» **RECORDS SHOWN**

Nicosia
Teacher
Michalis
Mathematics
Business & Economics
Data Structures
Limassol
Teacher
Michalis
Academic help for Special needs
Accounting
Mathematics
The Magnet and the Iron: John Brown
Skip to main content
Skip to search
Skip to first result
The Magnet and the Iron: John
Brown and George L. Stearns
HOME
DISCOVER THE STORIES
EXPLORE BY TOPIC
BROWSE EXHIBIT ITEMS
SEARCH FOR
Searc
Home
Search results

» **HOW TO COMPLETE THIS TASK**
Would you reproduce the full listing without changing a single word?

» **WRITTEN REPLY**
Nicosia
Teacher
Michalis
Mathematics
Business & Economics
Data Structures
Limassol
Teacher
Michalis
Academic help for Special needs
Accounting
Mathematics
The Magnet and the Iron: John Brown
Skip to main content
Skip to search
Skip to first result
The Magnet and the Iron: John
Brown and George L. Stearns
HOME
DISCOVER THE STORIES
EXPLORE BY TOPIC
BROWSE EXHIBIT ITEMS
SEARCH FOR
Searc
Home
Search results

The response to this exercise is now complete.